Dans la guerre civile de la finance épurée de toute réalité, les banques mettent en faillite les banques centrales émettrices des monnaies ; les banques centrales forcent les républiques à se mettre en faillite pour rembourser leurs dettes ; les dirigeants des « personnes morales » publiques et privées mettent leurs entreprises en faillite pour répudier leur dettes à l’égard des banques.

Dans le cercle vicieux des subprimes, les élites financières sont maintenant obligées de prendre position contre leur éthique. Pour garder une liquidité des échanges par les monnaies, il faut publiquement renier tout règlement du vivre ensemble ou bien reconnaître que l’éthique de l’individu n’a plus de sens si les sociétés politiques ne sont par réhabilitées.

La dictature financière consiste à forcer les prix hors de toute réalité négociable en loi publique d’égalité des droits. Les peuples renoncent à leurs relations de commerce et les ploutocrates se déchirent pour le solde virtuel de leur compte en banque. La ré-incorporation de l’éthique dans la morale de réalisation du vivre ensemble redéfinit la monnaie comme unité matérielle de l’hypothèse négociable d’un bien commun.

La restauration de la démocratie dans la république impose que les masses monétaires soient publiquement convertibles dans un marché des changes où tout citoyen égale un autre pour décréter le prix de sa réalité dans la loi des autres. Le vendeur de la chose soumet donc son prix à la loi d’une quelconque république qui émette la monnaie en contrepartie liquide des achats de ses citoyens.

L’acheteur de la chose soumet son prix à la réalité de tout citoyen qui travaille pour livrer un objet conforme à la loi d’une république identifiée. La république garantit la réalité sous la loi et la réalité de la loi. Il n’est plus possible d’acheter quelque chose sans acheter l’assurance de la loi par laquelle les citoyens produisent ce qu’ils vendent ; sans assurer la démocratie de la république posant les conditions d’une morale de la réalité des citoyens.

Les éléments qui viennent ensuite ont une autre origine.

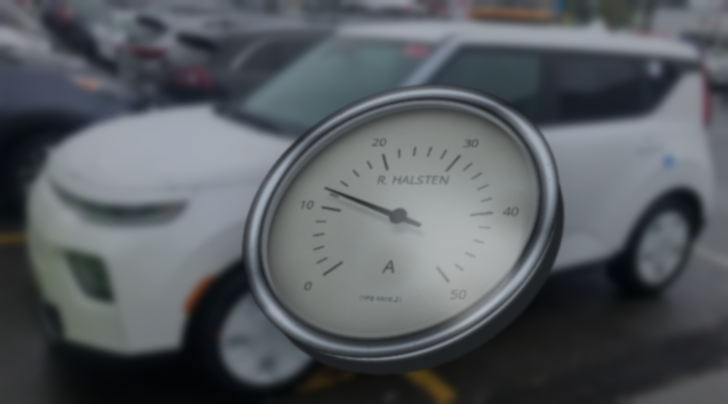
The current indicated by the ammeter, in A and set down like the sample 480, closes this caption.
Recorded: 12
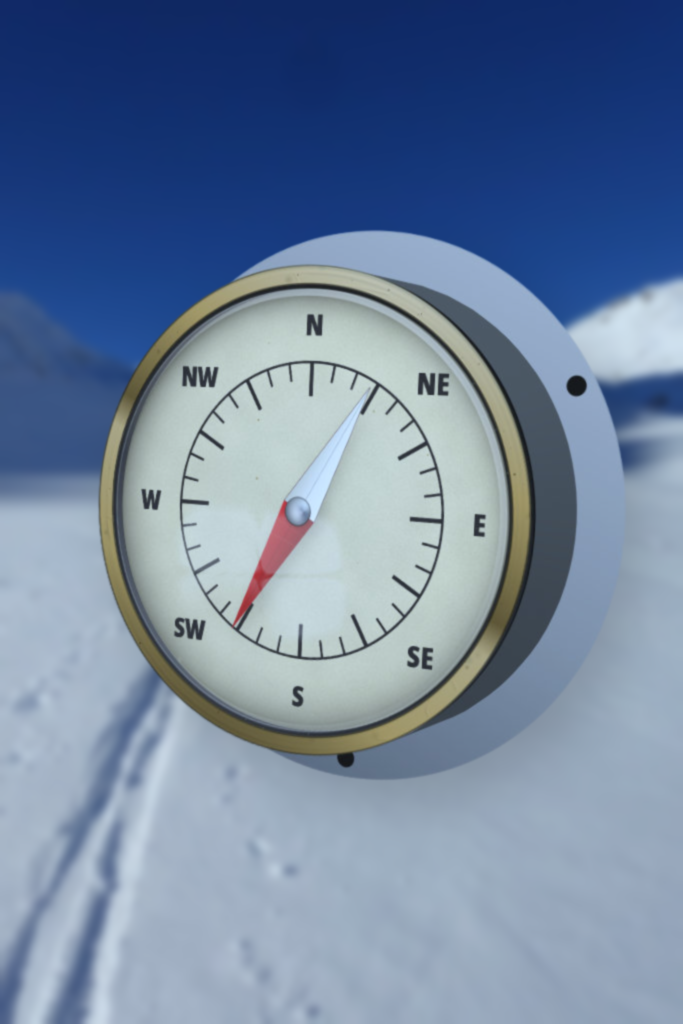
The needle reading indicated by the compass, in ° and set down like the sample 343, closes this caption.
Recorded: 210
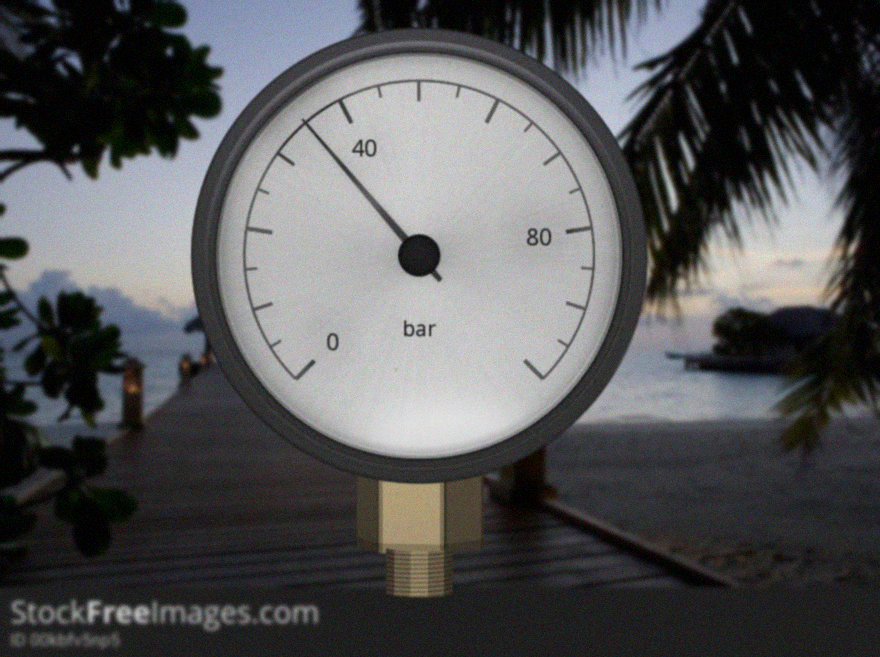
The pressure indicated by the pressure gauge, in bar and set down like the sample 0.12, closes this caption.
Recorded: 35
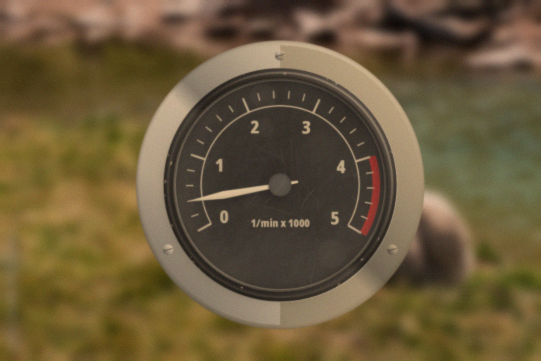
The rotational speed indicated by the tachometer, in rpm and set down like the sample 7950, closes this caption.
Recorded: 400
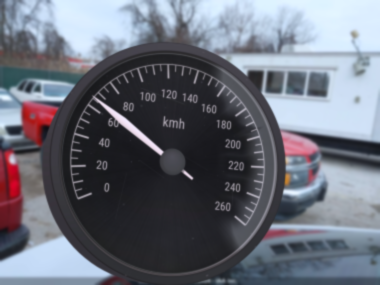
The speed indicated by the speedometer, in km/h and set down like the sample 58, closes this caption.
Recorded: 65
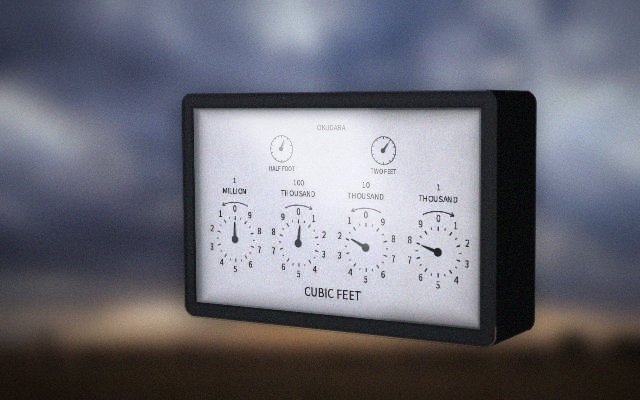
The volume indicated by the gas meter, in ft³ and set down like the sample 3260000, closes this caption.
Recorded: 1800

La certitude de la démocratie dans la république, c’est la monnaie exclusivement convertible par le marché d’égalité des citoyens et des citoyennetés. L’asservissement des démocraties chypriote et européenne est mis en oeuvre par la ploutocratie monétaire globale opposée au marché central public de la monnaie. Depuis aujourd’hui, la ré-ouverture des banques chypriotes établit l’objectivité morale.

Est un citoyen, celui qui utilise ses dépôts de monnaie pour acheter des biens et services réels en payant ses impôts à la république qui règle l’économie de la démocratie. Est un esclave de la ploutocratie, celui qui transfère ses comptes hors de la zone euro ou sur un compte en euro exonéré de fiscalité. Est un ploutocrate en guerre publique contre la démocratie celui qui emprunte son pouvoir d’achat hors la surveillance d’un juge indépendant rémunéré par un parlement élu au suffrage universel.